Eulerian models of multi-fluid flows consist in dividing the probability density function (PDF) of the flow in several groups (called fluids) which undergo separated but coupled transport and evolution. These models involve many features which challenge numerical simulation schemes. Notably, non-standard multi-modal PDF, compressibility with contrasted equations of state (EOS), and multi-way couplings at large volume fractions strain the schemes in terms of PDF resolution, entropy consistency, and coupling stiffness.

Stiff couplings can appear notably in mass and momentum exchanges and in pressure works. For instance, velocity relaxation (momentum exchange) can be stiff due to large drag forces. Stiffness in the pressure work can appear in energy equations when fluids follow different EOS with highly contrasted compressibility: global volume change of the mixture then impacts fluids very unevenly. An extreme example of high practical impact is the case of air bubbles in water with small volume fraction.

In addition to this stiffness issue it is also necessary to take into account the consistency issue raised by truncation residues on pressure work calculations. This issue is examined in another presentation by the authors in the same session.

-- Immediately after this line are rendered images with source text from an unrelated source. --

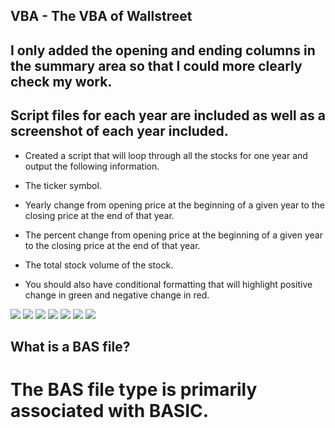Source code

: ## VBA  - The VBA of Wallstreet

## I only added the opening and ending columns in the summary area so that I could more clearly check my work. 
## Script files for each year are included as well as a screenshot of each year included.


   * Created a script that will loop through all the stocks for one year and output the following information.

  * The ticker symbol.

  * Yearly change from opening price at the beginning of a given year to the closing price at the end of that year.

  * The percent change from opening price at the beginning of a given year to the closing price at the end of that year.

  * The total stock volume of the stock.

   * You should also have conditional formatting that will highlight positive change in green and negative change in red.

![](VisualBasicIMG/2014VisualBasic-1.jpg)
![](VisualBasicIMG/2014VisualBasic-2.jpg)
![](VisualBasicIMG/2014VisualBasic-3.jpg)
![](VisualBasicIMG/2014VisualBasic-4.jpg)
![](images/2014.PNG)
![](images/2015.PNG)
![](images/2016.PNG)

## What is a BAS file?
# The BAS file type is primarily associated with BASIC. 






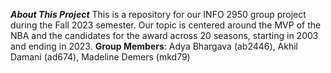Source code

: ***About This Project***
This is a repository for our INFO 2950 group project during the Fall 2023 semester. Our topic is centered around the MVP of the NBA and the candidates for the award across 20 seasons, starting in 2003 and ending in 2023.
__Group Members__: Adya Bhargava (ab2446), Akhil Damani (ad674), Madeline Demers (mkd79)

In order to preserve robustness, numerical schemes cope with stiff terms by using implicit or explicit discretization: for instance relaxation terms such as drag require implicit schemes. This presumes that the sign of stiff terms is known beforehand. However, in the case of pressure work in the internal energy equation, the sign of the stiffness may vary depending on expansion and compression phases. In this case, an exponential scheme provides robustness with respect to stiffness and thermodynamic consistency (for instance forbidding negative densities): high contrasts of volume fractions, densities and EOS become accessible. This is a critical ingredient in situations of appearance or disappearance of highly contrasted fluids.

We illustrate this by simulating the partially elastic collision between two jets of particles with a four-binned PDF (see figure): two groups describing the incident particle jets and two groups capturing the post-collision particles. Here, the post-collision bins of the PDF strain the scheme with vanishing small void fractions before collision and high exchange rates during collision.